One might suspect that determining the canonicity of our texts would be an impossible text—after all, “what’s in,” and “what’s out,” has been the subject of much heated debate (to put it lightly). In fact, canonicity was rather straightforward, thanks to a useful tool created by Nathaniel Conroy called Metacanon.* Metacanon collects citation scores from Google Scholar, JSTOR, The New York Times, and several other sources to calculate the most influential novels of any given time period. We used Metacanon’s date-range function to develop our canon list, gathering the top 100 most frequently cited works of fiction published within each decade of the 20th-century. This provided us a relatively even spread of publication dates (though the turn-of-the-century skews Jamesian). Once we had identified these texts, we isolated the novels from our results, queried HathiTrust’s holdings, selected a preferred edition, et voila: a canon corpus.

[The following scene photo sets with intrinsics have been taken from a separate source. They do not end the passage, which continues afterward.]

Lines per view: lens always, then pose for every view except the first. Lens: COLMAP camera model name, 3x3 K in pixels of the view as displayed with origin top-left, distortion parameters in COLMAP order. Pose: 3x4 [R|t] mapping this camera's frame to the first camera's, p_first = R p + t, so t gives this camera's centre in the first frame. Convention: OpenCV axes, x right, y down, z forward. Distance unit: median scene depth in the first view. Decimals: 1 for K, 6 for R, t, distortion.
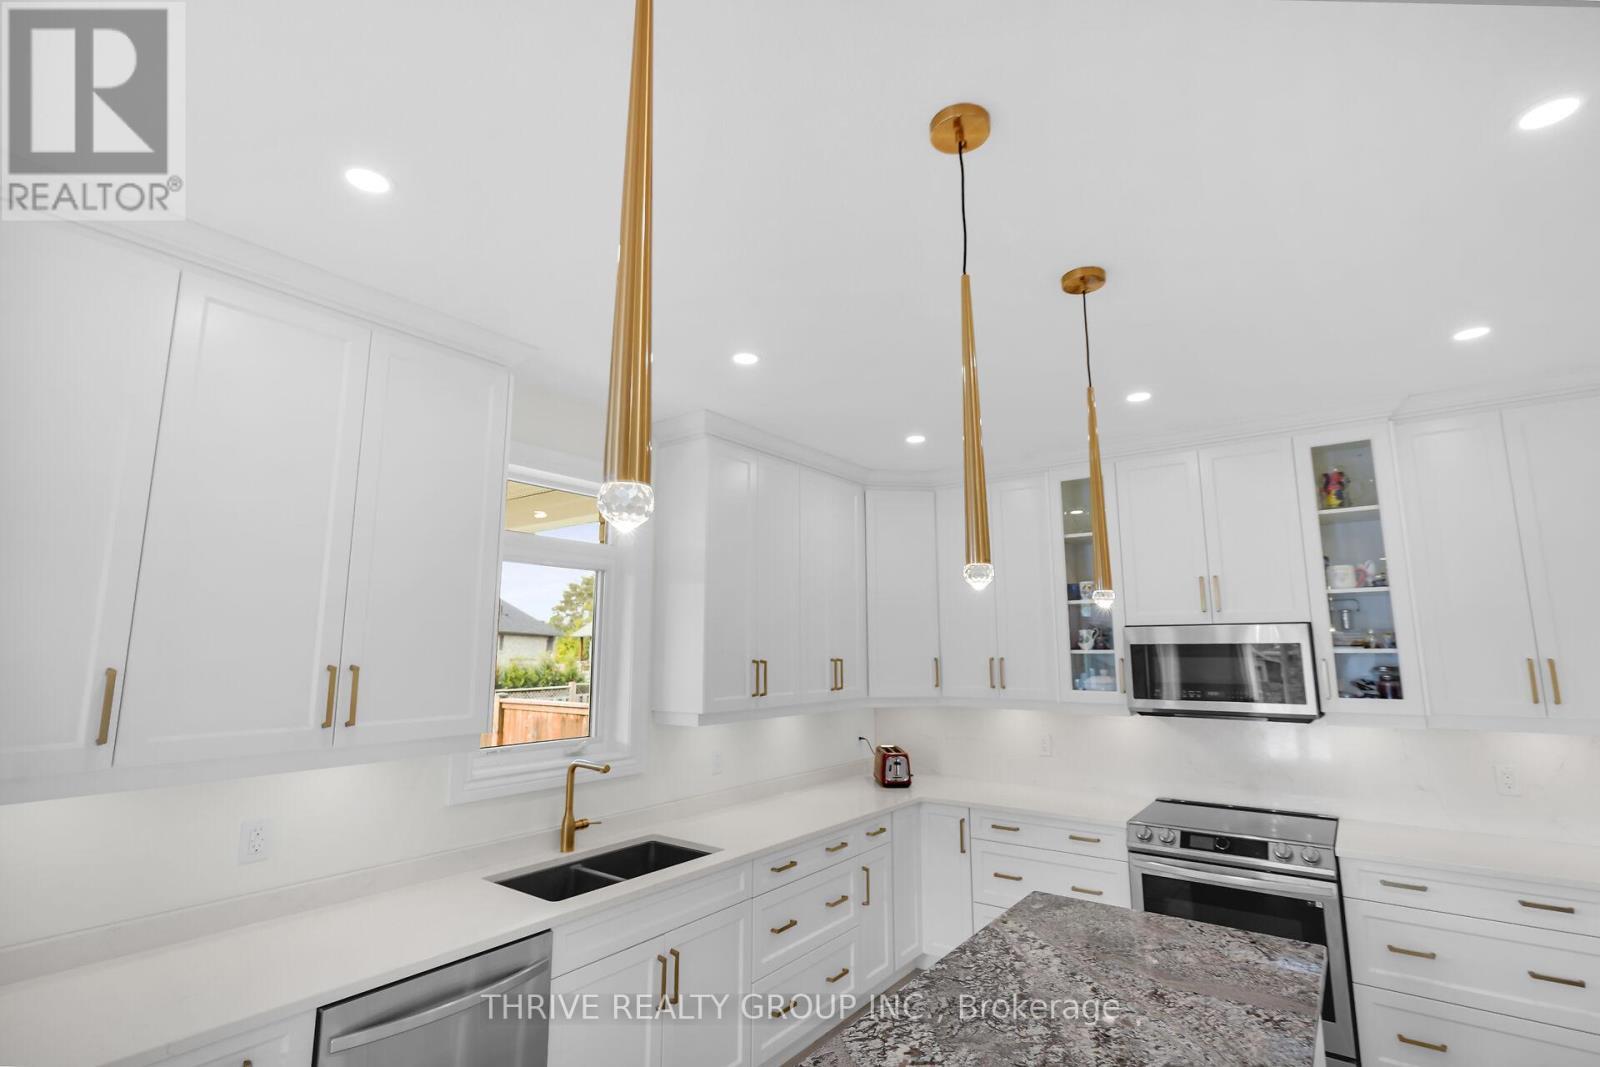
lens RADIAL K [[748.1, 0, 798.1], [0, 748.1, 529.7], [0, 0, 1]] dist [0.001435, 0.000860]
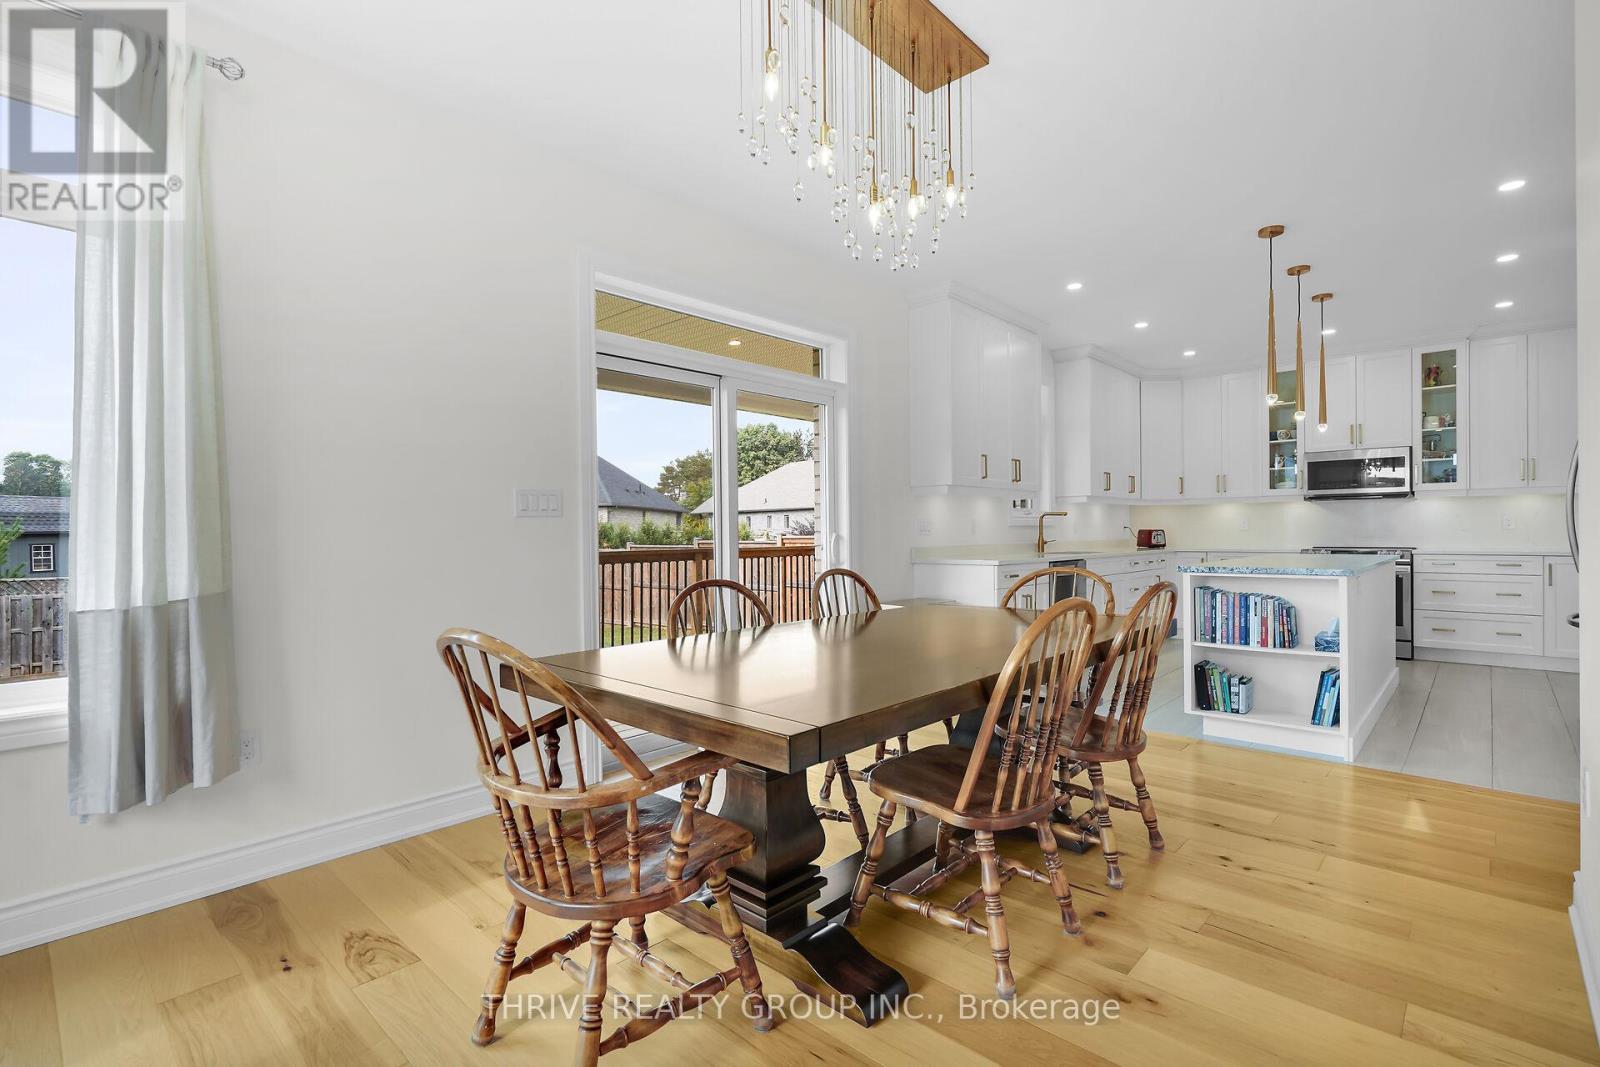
lens RADIAL K [[745.6, 0, 796.6], [0, 745.6, 534.3], [0, 0, 1]] dist [-0.002271, 0.001158]
pose [[0.994549, -0.006308, -0.104084, -0.718878], [0.023272, 0.986420, 0.162585, -0.003054], [0.101645, -0.164121, 0.981189, -1.120381]]
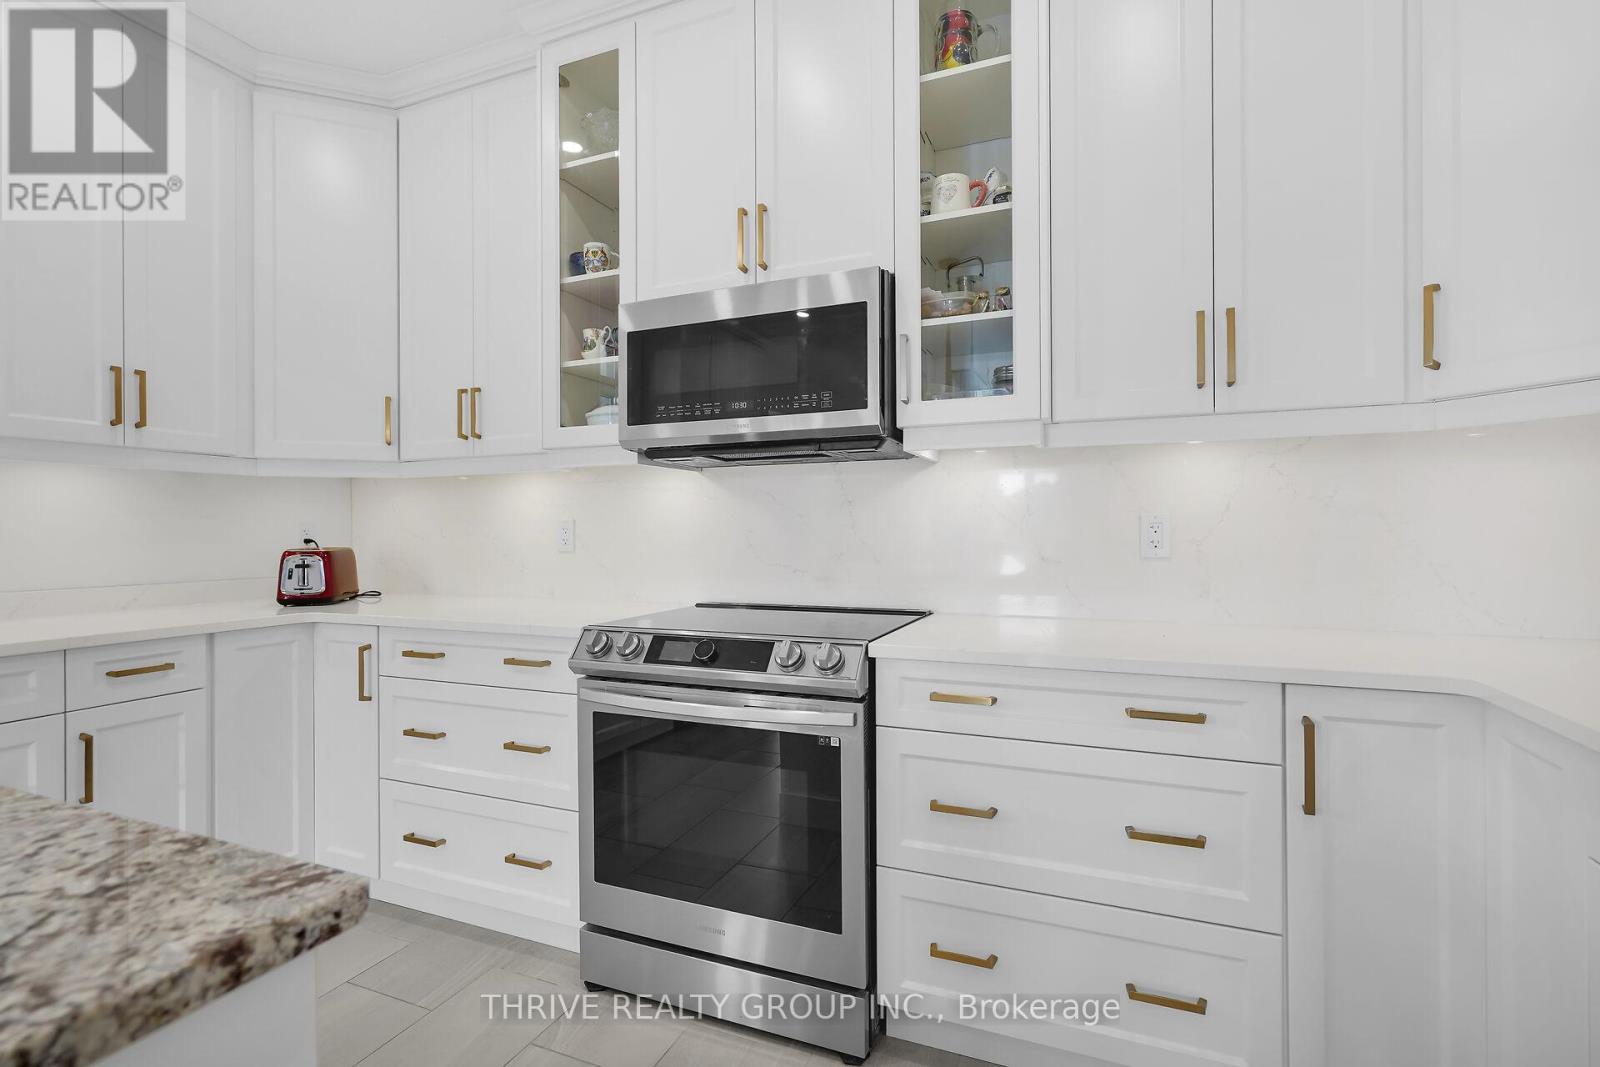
lens RADIAL K [[759.6, 0, 796.1], [0, 759.6, 525.1], [0, 0, 1]] dist [-0.001369, -0.000034]
pose [[0.971183, -0.002589, 0.238323, 0.480534], [-0.034190, 0.988086, 0.150059, 0.231418], [-0.235872, -0.153883, 0.959523, 0.439482]]
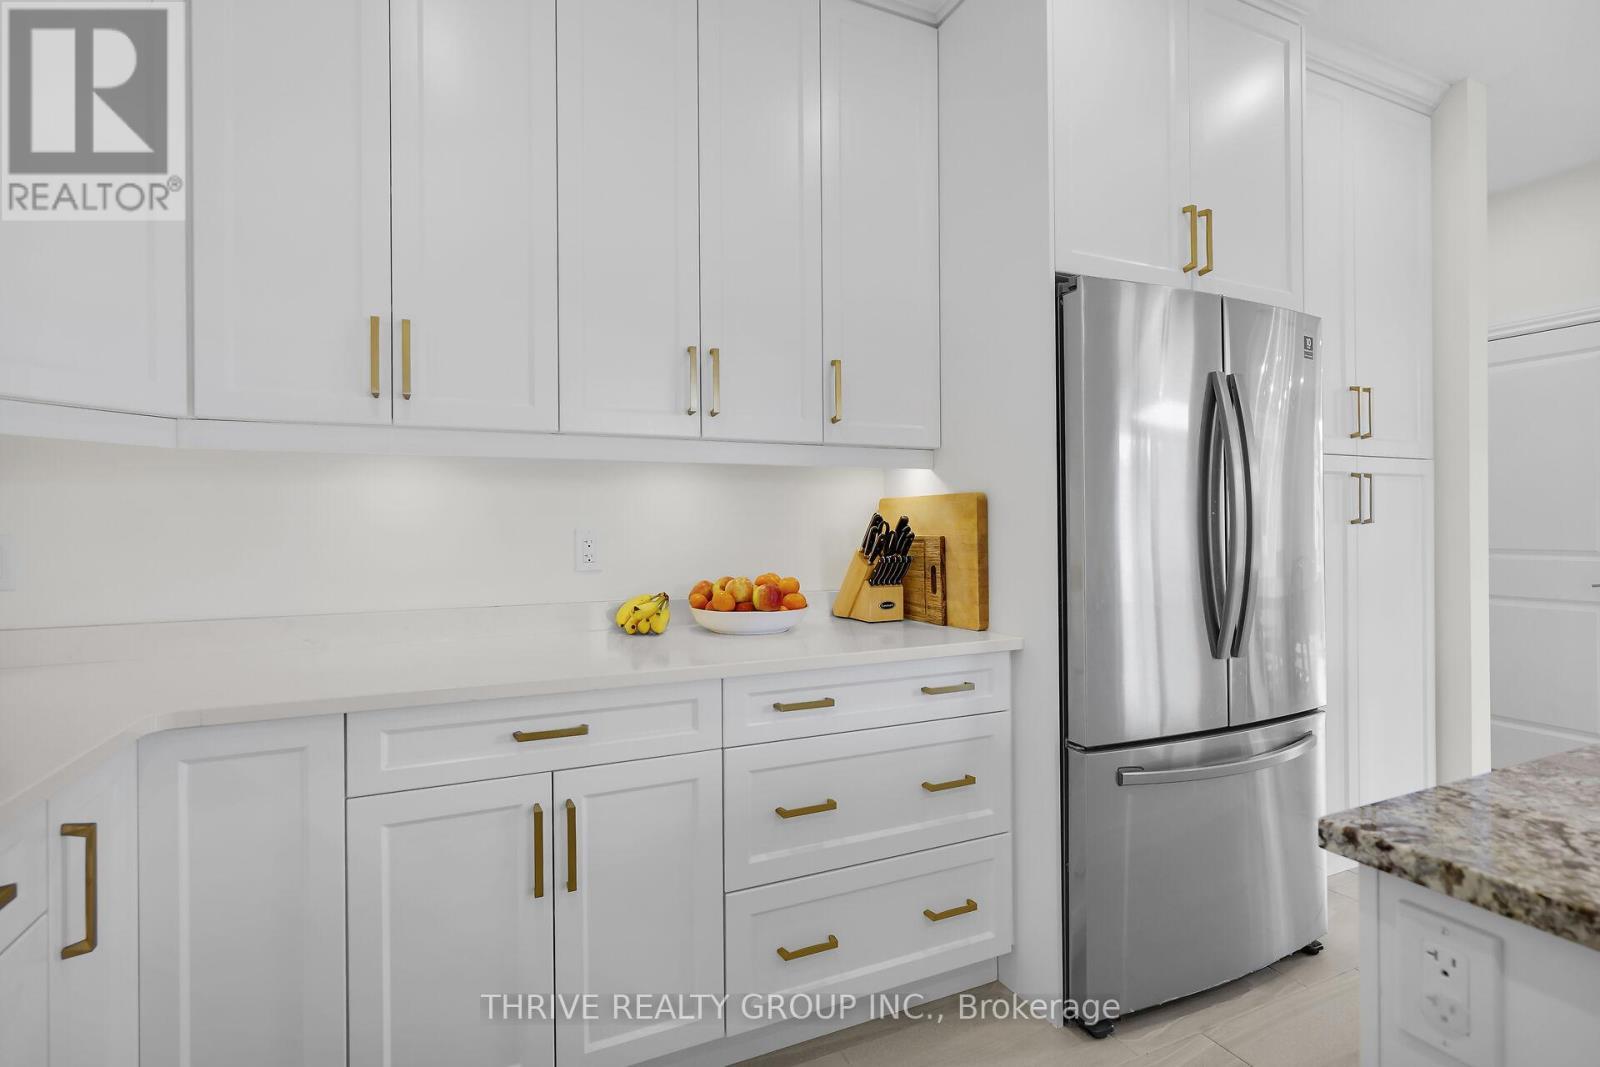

From there, we set out to build our corpus of non-canonical novels. This corpus isolates a hazy middle in the literary field—novels that were important or influential enough to have been digitized, but not important or influential enough to have been cited by scholars. Because we were not starting from a pre-determined list, but working from within the disorientingly rich and complex Hathi library this process turned out to be rather tedious: how does one identify a novel according to MARC Records? How to distinguish between a book published during the 20th-century and a book republished in the 20th-century? (Dickens, it seems, gets a reprint every five years). What of novels spread over multiple volumes—a fad that, fortunately for us, appeared to be falling out of fashion after 1900? How do we identify—and eliminate—works of criticism that are about novels, but not novels themselves? And what difference does a collection of short stories make in our results? Which versions do we keep, and why? Each of these questions, their answers, and our corresponding action has the potential to change our results. And while these finely-tuned details may make little difference at scale, they mattered significantly to us as we determined what-to-add and what-to-cut.

We are in the process of running these texts through our Novelty Filter, in hopes of turning to Phase III of this project over the summer. An online landing page is, unfortunately, a poor substitute for the work that our team has completed. But it provides us a space to consider some weird stuff—such as our comparison between Bestsellers and Prizewinners—and to provide our audience a chance to interact with our (forthcoming) data at a more granular level.

A final note of thanks to HTRC, and, especially, Eleanor Dickson. This project would have been impossible without Eleanor’s efforts, and without HTRC’s generosity. I’m eager to see how The Novelty Project continues to unfold, and hope that you’ll follow along with us.



*While we made great use of Metacanon.org, it appears that the site is no longer functioning?